» **Source extract**:
========

It remains to be seen whether healthcare providers will be held liable for any of the foregoing treatment delays. Treatment delays caused by government shutdown orders are almost certainly not susceptible to malpractice liability. Hospitals may, however, be held liable for failure to stockpile critical medical supplies. It is hard to see how individual doctors could be held liable except under unusual circumstances.

Wrongful Death Lawsuits

In some cases, a patient will die because of a treatment delay. When this happens, the victim’s malpractice claim does not die with him. Instead, it becomes a wrongful death claim. Proving a wrongful death claim works just about the same as proving a malpractice claim in which the patient did not die. Only the executor or administrator of the victim’s probate estate can file the lawsuit, and damages go to the estate for distribution by the probate court.

Defenses

Several potential defenses are available to doctors who are subjected to malpractice claims for delay in treatment, whether that failure resulted from failure to diagnose or from accurate diagnosis followed by a decision to delay treatment. Below is a description of a few possible defenses:

Reasonable fear of overtreating the patient

Treatment often involves liabilities. Some types of medical tests, for example, can be invasive, painful, and humiliating. Some types of surgery can be risky. Treating the patient for one condition might make another condition worse.

The doctor can argue that all factors considered, his decision to delay treatment was reasonable or at least not negligent. This assessment must not be made in hindsight, but given what the doctor knew or should have known at the time he decided to delay treatment.

========

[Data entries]
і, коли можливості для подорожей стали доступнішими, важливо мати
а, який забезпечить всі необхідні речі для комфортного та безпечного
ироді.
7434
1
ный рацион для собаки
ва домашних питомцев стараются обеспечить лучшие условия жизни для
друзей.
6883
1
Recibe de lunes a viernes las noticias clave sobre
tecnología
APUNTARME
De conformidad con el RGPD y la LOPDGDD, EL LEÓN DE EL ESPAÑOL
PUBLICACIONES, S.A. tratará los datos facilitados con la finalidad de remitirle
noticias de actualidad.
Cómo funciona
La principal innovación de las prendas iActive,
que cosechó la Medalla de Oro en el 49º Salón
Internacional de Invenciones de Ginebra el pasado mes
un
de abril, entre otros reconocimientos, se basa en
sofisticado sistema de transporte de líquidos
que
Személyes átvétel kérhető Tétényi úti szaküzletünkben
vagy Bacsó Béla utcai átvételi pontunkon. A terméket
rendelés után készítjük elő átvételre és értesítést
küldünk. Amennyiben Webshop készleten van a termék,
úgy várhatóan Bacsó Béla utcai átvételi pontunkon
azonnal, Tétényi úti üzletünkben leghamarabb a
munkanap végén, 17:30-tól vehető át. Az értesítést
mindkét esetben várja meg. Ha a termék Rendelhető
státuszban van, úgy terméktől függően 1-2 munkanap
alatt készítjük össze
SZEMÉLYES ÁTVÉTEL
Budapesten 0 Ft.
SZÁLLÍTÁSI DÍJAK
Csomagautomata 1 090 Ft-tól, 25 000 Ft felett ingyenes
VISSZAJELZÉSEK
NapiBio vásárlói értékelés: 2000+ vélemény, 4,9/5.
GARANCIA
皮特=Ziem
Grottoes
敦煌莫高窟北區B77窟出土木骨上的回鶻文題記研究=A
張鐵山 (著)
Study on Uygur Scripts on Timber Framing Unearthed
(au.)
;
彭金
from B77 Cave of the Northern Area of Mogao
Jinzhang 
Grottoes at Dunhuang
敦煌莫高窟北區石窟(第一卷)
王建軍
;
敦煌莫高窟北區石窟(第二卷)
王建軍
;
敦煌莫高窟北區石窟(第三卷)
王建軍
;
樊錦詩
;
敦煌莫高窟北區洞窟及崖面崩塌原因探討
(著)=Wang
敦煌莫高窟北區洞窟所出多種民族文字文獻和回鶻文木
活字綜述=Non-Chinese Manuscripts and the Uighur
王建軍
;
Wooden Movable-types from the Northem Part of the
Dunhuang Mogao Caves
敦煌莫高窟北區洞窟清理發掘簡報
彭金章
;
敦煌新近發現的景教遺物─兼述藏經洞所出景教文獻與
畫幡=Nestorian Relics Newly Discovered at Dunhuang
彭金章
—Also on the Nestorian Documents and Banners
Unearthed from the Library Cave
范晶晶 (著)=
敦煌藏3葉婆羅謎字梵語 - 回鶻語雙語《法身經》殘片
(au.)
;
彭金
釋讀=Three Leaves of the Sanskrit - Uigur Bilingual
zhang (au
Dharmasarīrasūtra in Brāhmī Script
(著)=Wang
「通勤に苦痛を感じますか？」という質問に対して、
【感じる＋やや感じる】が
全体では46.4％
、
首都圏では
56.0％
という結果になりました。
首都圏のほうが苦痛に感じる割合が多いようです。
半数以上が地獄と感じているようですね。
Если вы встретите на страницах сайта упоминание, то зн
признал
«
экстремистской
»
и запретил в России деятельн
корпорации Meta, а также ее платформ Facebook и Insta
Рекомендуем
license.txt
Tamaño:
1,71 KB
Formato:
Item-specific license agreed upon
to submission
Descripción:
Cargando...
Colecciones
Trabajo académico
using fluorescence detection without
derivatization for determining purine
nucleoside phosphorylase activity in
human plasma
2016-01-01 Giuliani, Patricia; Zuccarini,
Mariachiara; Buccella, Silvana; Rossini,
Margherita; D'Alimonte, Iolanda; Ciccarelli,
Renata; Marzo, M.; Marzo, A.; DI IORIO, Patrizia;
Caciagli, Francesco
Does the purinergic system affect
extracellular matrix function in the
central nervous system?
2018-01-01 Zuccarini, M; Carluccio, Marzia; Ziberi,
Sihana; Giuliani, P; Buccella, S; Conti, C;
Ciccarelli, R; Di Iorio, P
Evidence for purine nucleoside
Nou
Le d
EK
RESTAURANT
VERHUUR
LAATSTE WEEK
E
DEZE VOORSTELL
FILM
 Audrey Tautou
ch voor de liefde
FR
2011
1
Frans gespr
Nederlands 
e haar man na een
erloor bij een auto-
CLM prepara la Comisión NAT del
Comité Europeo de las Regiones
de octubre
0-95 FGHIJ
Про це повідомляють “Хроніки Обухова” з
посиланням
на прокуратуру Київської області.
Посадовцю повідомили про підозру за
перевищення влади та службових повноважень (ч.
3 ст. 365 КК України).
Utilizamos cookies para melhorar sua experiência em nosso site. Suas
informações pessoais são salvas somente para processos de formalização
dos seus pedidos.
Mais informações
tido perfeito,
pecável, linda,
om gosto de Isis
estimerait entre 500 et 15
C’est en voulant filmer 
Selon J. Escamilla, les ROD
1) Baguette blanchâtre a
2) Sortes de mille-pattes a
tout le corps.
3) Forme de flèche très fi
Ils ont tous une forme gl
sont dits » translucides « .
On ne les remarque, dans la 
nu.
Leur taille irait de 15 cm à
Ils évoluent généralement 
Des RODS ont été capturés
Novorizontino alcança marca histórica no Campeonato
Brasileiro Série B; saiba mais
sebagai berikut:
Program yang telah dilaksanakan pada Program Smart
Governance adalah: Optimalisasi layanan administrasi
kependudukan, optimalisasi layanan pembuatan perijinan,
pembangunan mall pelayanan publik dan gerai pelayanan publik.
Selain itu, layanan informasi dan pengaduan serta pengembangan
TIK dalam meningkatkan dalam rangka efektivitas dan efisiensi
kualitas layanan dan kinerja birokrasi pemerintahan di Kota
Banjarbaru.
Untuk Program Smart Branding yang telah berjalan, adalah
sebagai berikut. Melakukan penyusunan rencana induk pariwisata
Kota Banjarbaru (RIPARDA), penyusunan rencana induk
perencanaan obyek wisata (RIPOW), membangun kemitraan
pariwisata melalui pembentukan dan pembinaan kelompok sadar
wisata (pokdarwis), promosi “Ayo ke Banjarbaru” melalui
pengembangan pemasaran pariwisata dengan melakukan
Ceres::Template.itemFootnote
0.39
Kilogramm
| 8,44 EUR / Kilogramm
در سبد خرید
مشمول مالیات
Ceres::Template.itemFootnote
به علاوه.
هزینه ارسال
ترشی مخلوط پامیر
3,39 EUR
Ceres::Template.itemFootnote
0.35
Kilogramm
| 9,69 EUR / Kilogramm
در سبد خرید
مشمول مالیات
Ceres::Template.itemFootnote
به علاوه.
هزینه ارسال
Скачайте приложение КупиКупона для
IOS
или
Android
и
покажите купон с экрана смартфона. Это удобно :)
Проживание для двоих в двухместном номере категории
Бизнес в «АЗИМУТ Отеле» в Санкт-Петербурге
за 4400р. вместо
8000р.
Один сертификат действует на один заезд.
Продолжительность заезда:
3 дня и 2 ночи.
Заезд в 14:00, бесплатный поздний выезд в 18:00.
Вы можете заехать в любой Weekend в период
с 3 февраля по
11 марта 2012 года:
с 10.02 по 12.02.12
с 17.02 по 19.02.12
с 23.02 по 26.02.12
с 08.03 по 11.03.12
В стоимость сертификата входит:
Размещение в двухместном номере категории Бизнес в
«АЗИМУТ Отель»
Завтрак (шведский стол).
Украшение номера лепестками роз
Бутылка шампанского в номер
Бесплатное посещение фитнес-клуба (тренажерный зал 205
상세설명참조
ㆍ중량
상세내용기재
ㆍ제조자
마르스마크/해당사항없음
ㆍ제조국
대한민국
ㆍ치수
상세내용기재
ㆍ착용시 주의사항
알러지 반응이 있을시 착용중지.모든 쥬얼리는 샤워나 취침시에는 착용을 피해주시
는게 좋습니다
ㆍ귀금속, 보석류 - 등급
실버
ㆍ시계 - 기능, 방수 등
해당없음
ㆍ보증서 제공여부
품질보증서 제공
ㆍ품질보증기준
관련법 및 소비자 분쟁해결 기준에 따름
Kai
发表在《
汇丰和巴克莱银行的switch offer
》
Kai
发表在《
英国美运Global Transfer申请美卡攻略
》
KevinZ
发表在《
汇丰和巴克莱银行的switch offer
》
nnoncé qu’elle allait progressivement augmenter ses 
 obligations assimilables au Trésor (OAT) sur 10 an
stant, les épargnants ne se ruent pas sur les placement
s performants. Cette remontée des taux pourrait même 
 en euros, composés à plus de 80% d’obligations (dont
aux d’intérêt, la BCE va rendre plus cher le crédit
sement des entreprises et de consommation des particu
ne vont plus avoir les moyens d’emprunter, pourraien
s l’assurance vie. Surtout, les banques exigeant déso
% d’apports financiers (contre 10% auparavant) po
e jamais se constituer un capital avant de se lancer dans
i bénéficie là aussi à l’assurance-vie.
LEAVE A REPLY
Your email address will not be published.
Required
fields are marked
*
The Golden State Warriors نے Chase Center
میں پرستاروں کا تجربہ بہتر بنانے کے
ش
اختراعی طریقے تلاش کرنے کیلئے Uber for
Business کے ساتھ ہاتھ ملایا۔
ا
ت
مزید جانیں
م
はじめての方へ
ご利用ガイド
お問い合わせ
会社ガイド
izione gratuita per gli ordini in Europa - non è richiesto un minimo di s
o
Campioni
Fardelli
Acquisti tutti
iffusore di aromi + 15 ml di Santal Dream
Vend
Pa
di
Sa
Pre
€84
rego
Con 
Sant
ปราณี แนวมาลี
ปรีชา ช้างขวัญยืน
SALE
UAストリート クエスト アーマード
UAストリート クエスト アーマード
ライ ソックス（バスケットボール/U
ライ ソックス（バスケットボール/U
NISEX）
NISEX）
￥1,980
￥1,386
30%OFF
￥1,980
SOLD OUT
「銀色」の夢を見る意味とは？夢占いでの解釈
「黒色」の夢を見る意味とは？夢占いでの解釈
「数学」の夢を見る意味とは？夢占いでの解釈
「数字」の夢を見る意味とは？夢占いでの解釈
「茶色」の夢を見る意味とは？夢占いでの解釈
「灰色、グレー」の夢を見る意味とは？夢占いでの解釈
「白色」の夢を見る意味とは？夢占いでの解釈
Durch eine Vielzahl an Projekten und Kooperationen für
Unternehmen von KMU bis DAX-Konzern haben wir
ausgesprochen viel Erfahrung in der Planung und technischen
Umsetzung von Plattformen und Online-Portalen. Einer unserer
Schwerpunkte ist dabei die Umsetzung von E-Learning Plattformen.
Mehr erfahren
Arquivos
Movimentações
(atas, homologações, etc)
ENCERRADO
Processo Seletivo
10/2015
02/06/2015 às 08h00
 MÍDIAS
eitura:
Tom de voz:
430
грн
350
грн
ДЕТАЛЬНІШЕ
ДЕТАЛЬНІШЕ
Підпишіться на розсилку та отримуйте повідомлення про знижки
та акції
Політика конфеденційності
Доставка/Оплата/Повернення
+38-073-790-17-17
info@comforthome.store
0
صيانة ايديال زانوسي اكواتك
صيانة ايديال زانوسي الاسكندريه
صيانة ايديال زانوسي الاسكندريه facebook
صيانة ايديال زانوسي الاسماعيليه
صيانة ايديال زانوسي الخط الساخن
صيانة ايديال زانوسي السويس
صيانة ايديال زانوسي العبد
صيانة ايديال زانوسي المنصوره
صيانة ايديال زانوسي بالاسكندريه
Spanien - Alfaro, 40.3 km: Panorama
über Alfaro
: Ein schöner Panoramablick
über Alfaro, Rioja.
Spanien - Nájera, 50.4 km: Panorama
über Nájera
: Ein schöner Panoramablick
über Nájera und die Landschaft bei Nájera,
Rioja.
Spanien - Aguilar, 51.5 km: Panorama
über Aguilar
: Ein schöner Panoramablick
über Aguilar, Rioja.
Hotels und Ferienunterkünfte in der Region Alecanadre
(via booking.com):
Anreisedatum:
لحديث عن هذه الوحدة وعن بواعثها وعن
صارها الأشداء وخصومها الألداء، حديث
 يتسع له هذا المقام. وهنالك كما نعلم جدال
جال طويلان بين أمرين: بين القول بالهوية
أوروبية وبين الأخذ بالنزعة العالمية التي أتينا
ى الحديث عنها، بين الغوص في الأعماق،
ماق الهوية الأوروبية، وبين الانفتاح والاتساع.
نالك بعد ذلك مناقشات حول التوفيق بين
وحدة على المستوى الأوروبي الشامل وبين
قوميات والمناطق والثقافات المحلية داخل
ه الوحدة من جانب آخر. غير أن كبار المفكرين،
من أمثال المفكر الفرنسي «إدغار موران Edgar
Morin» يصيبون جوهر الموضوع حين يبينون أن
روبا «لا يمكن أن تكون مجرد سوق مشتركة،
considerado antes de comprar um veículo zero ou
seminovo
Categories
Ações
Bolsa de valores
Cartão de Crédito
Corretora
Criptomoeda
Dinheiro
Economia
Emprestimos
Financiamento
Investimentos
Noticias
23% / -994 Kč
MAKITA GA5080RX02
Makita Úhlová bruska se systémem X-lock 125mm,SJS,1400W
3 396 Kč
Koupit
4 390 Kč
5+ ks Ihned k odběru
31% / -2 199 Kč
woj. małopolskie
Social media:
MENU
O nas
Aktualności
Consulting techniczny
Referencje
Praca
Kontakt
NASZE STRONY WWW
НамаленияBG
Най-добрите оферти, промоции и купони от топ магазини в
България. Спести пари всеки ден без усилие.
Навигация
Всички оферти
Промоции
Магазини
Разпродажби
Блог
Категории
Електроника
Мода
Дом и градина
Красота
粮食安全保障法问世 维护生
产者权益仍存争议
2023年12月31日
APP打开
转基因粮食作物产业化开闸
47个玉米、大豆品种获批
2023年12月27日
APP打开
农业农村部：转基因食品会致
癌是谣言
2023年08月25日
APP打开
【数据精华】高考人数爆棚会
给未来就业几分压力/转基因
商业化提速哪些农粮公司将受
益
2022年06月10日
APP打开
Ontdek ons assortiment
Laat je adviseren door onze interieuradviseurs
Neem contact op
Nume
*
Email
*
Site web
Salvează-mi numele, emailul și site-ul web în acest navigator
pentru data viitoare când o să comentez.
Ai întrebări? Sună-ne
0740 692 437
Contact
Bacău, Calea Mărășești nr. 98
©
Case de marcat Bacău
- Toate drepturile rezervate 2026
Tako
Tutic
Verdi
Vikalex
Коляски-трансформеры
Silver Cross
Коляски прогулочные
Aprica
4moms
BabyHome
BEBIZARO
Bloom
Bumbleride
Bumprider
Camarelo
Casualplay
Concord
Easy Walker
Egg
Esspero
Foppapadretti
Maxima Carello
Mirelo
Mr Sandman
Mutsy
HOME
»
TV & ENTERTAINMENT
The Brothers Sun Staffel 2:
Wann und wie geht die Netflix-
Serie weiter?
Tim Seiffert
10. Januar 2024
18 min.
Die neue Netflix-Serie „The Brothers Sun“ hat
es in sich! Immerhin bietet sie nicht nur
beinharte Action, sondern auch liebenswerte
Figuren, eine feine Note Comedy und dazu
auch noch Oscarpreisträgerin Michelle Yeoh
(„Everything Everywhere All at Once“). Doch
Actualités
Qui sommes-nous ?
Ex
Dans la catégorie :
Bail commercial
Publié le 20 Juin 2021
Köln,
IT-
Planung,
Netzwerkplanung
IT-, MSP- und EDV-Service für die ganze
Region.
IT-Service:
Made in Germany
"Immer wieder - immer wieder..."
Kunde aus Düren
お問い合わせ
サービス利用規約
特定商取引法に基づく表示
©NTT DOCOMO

========

» **Activity**: List every section heading that appears in the malpractice text. Rely only on the text to complete the tasks.

» **Exercise result**:
Wrongful Death Lawsuits
Defenses
Reasonable fear of overtreating the patient